Von dpa Aktualisiert: 16.02.2023, 21:47
Der Innenhof der Gedenkstätte Lindenstraße 54.
Der Innenhof der Gedenkstätte Lindenstraße 54. Soeren Stache/dpa-Zentralbild/dpa/Archivbild

Potsdam - Die Potsdamer Gedenkstätte Lindenstraße ist nun auch im Internet erlebbar: Mit einem digitalen Rundgang durch das ehemalige Gerichtsgebäude und die Haftanstalt sollen insbesondere Menschen aus Behinderten-Werkstätten angesprochen werden, die wegen physischer und sozialer Barrieren bislang wenig Zugang zu der Gedenkstätte hätten, erläuterte Bildungsreferent Michael Siems am Mittwoch. In dem 2500 Quadratmeter große Haftkomplex in der Potsdamer Innenstadt waren in den Zeiten des Nationalsozialismus, der sowjetischen Besatzung und in der DDR-Zeit Tausende Menschen insbesondere aus politischen Gründen inhaftiert.

Zugleich könne die Gedenkstätte nun von jedem Ort der Welt digital besucht werden, sagte Siems. Der digitale Rundgang führt durch Verhörräume der Stasi und Zellen mit noch originaler oder rekonstruierter Ausstattung - aber auch an Orte, die sonst nicht zugänglich sind: Etwa in den Dachstuhl des „Großen Holländischen Hauses“ aus dem 18. Jahrhundert, der insbesondere architektonisch interessant ist - und in das Innere der Gefangenen-Transporter, die sonst nur mit Glasscheibe und Abstand für die Besucher sichtbar sind.

Als Ort von Haft und Verfolgung unter verschiedenen politischen Systemen stehen in diesem Jahr zwei besondere Jahrestage an: Der 90. Jahrestag des „Tags von Potsdam“ am 21. März 1933, als in der Garnisonkirche der Reichstag unter Reichskanzler Adolf Hitler eröffnet wurde und der 70. Jahrestag des Arbeiteraufstands in der DDR am 17. Juni 1953.

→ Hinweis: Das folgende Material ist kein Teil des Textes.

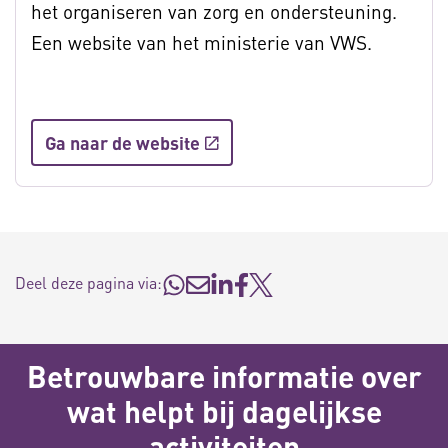
het organiseren van zorg en ondersteuning.
Een website van het ministerie van VWS.
Ga naar de website
Deel deze pagina via:
Betrouwbare informatie over
wat helpt bij dagelijkse
activiteiten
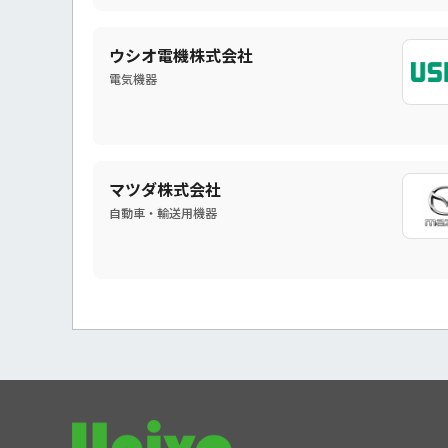
ウシオ電機株式会社
電気機器
マツダ株式会社
自動車・輸送用機器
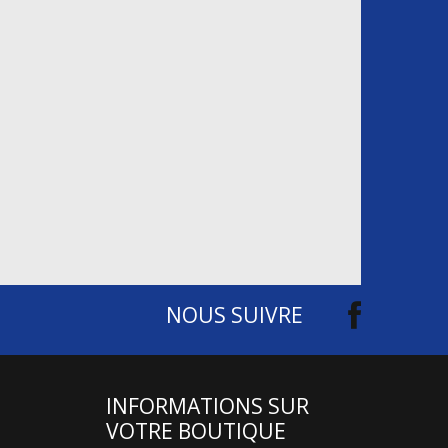
NOUS SUIVRE
INFORMATIONS SUR
VOTRE BOUTIQUE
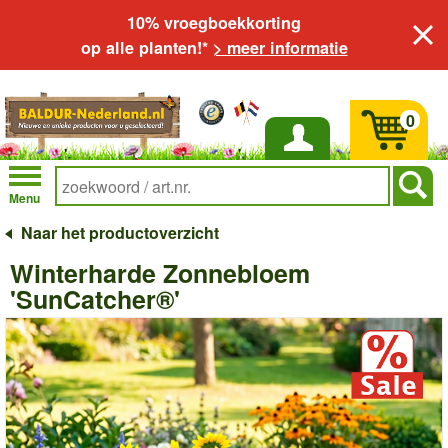
10% vroegboekkorting
op alle planten!*
> meer informatie
0
Inloggen
Menu
Naar het productoverzicht
Winterharde Zonnebloem
'SunCatcher®'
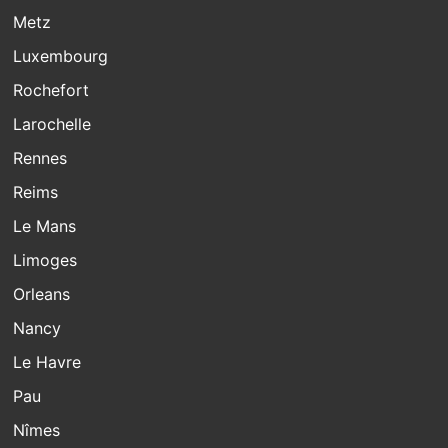
Metz
Luxembourg
Rochefort
Larochelle
Rennes
Reims
Le Mans
Limoges
Orleans
Nancy
Le Havre
Pau
Nîmes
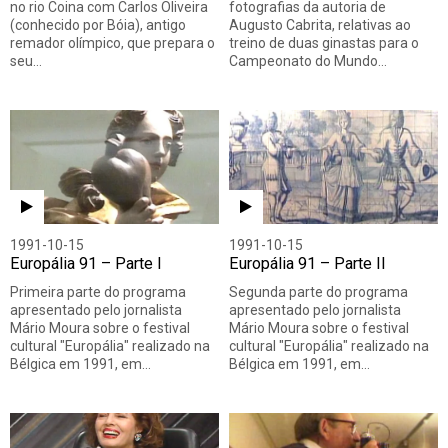
no rio Coina com Carlos Oliveira
fotografias da autoria de
(conhecido por Bóia), antigo
Augusto Cabrita, relativas ao
remador olímpico, que prepara o
treino de duas ginastas para o
seu…
Campeonato do Mundo…
1991-10-15
1991-10-15
Europália 91 – Parte I
Europália 91 – Parte II
Primeira parte do programa
Segunda parte do programa
apresentado pelo jornalista
apresentado pelo jornalista
Mário Moura sobre o festival
Mário Moura sobre o festival
cultural "Europália" realizado na
cultural "Europália" realizado na
Bélgica em 1991, em…
Bélgica em 1991, em…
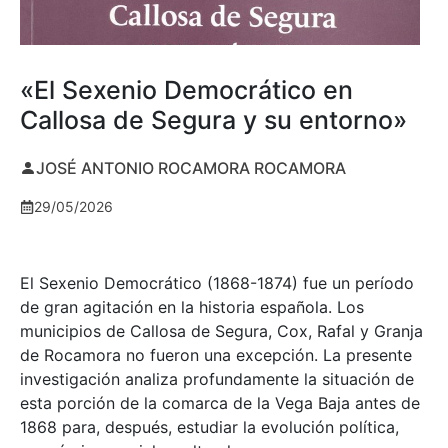
«El Sexenio Democrático en
Callosa de Segura y su entorno»
JOSÉ ANTONIO ROCAMORA ROCAMORA
29/05/2026
El Sexenio Democrático (1868-1874) fue un período
de gran agitación en la historia española. Los
municipios de Callosa de Segura, Cox, Rafal y Granja
de Rocamora no fueron una excepción. La presente
investigación analiza profundamente la situación de
esta porción de la comarca de la Vega Baja antes de
1868 para, después, estudiar la evolución política,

Mit einer Ausstellung zur Weimarer Republik vom 17. Mai bis 11. August erinnert die Gedenkstätte zudem an das Krisenjahr 1923 vor 100 Jahren. Zum „Tag von Potsdam“ gibt es eine Buchvorstellung über die Lebenserinnerungen des Potsdamers Ludwig Levy und eine Ausstellung unter dem Titel „Entrechtet“ über das Schicksal weiterer Juristen aus der Stadt, die nach der Machtübernahme der Nationalsozialisten aus ihren Ämtern gedrängt und verfolgt wurden.

Zum Arbeiteraufstand gibt es ein Podiumsgespräch und ein Gedenken: In der Lindenstraße wurden nach dem Aufstand Tausende Menschen inhaftiert. Insgesamt saßen dort von 1952 bis 1989 etwa 7000 Menschen ein, oft wegen Republikflucht oder nur nach Ausreiseanträgen.

Gedenkstättenleiterin Maria Schultz hofft, dass der virtuelle Rundgang vielen Interessierten Lust auf einen persönlichen Besuch in der Gedenkstätte macht. Wichtig sei dieser neue, inklusive Zugang aber insbesondere für Menschen mit Behinderungen, betonte Schultz. In der Lindenstraße tagte auch das Erbgesundheitsgericht der Nationalsozialisten und ordnete Zwangssterilisationen an.

Nach Angaben von Schultz hatte die Gedenkstätte im Vor-Corona-Jahr 2019 rund 15.000 Besucher, diese Zahl wurde im vergangenen Jahr fast wieder erreicht. Etwa ein Drittel der Besucher sind Schüler.